The major disagreements in descriptions of comprehensive eutherian FGF gene data sets included classifications of either 18 FGF genes [2, 7] or 22 FGF genes [1, 3]. The present analysis attempted to address and resolve these discrepancies using eutherian comparative genomic analysis protocol and public eutherian reference genomic sequence data sets [29,30,31,32,33,34,35,36, 44,45,46]. The advantages of eutherian reference genomic sequence data sets were well established phylogeny [29, 30, 34] and calibrated taxon sampling including genomic sequence redundancies that were applicable in tests of reliability of eutherian public genomic sequences [31,32,33]. Therefore, the tests of reliability of eutherian public genomic sequences annotated most comprehensive curated eutherian third-party data gene data set of FGF genes that included 267 complete coding sequences among 577 potential coding sequences. Second, the present study first described 8 superclusters of eutherian FGF genes that included 22 major gene clusters, proposing their updated nomenclature.

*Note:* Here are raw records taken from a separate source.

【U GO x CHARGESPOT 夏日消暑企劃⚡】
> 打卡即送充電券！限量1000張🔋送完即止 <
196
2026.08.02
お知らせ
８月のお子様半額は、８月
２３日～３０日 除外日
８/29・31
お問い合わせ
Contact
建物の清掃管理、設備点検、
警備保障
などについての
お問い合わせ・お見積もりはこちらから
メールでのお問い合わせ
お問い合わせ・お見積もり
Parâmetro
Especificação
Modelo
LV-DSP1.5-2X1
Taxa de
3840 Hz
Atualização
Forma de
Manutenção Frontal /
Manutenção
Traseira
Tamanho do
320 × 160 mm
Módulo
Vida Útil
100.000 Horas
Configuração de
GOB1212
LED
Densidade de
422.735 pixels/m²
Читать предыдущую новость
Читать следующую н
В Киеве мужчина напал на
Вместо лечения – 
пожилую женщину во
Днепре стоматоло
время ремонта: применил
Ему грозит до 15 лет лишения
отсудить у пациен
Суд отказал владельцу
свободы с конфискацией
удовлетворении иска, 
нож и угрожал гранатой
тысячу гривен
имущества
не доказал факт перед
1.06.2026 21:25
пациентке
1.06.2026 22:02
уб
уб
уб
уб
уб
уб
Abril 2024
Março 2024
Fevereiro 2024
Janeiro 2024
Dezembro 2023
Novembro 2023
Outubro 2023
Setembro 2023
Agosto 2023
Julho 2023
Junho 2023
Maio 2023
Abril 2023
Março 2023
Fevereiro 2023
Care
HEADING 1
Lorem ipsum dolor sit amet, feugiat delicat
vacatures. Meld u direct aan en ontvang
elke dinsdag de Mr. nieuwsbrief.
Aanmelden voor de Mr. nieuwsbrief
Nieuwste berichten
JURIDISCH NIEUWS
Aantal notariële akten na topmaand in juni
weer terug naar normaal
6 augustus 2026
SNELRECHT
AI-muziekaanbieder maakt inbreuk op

Third, the new genomics tests of contiguity of eutherian public genomic sequences included 903 coding exons, and annotated either 3 or 5 coding exons in eutherian FGF genes including no evidence of differential gene expansions. Fourth, the present phylogenetic analysis proposed updated classification of eutherian FGF genes. Finally, the tests of protein molecular evolution using relative synonymous codon usage statistics described 19 invariant amino acid sites and 3 forward amino acid sites in reference human FGF1A protein primary structure, including amino acid residues described as critical in FGF protein secondary, tertiary and quaternary structural features. In conclusion, the present comparative genomic analysis integrating gene annotations, phylogenetic analysis and protein molecular evolution analysis argued that 22 FGF genes [1, 3], rather than 18 FGF genes [2, 7], were included in comprehensive eutherian FGF gene data set classifications.

Methods

Eutherian comparative genomic analysis protocol

The eutherian comparative genomic analysis protocol RRID:SCR_014401 integrated gene annotations, phylogenetic analysis and protein molecular evolution analysis with tests of reliability of eutherian public genomic sequences, tests of contiguity of eutherian public genomic sequences and tests of protein molecular evolution into one framework of eutherian gene descriptions (Fig. 4) [44,45,46].